§ Exercise details
The records below are split into lines. How many of those lines contain the string "quantity"? Reply with the number only.

§ Extracted material
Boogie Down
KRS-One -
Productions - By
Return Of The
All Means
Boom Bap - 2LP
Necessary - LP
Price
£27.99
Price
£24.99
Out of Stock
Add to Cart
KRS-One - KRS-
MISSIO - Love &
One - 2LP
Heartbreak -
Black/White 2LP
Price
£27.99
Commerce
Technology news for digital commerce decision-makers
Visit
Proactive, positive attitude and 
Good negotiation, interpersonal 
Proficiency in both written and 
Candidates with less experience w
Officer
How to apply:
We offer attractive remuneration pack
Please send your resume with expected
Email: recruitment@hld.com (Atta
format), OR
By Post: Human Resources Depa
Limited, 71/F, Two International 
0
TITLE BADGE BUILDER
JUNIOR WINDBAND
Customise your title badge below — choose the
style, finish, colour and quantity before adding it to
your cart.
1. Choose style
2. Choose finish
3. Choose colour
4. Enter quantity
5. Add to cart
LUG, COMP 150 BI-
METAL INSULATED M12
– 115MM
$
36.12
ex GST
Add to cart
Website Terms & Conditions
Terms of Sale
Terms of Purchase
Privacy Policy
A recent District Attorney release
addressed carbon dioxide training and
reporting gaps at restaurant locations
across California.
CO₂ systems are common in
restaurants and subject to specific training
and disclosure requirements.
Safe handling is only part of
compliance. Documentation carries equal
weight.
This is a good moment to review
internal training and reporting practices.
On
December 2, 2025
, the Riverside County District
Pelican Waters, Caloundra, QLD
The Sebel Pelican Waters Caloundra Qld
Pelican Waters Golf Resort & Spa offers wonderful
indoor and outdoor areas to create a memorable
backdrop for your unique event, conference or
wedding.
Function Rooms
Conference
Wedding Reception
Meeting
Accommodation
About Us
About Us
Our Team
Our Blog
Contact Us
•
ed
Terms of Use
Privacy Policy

§ Answer section
2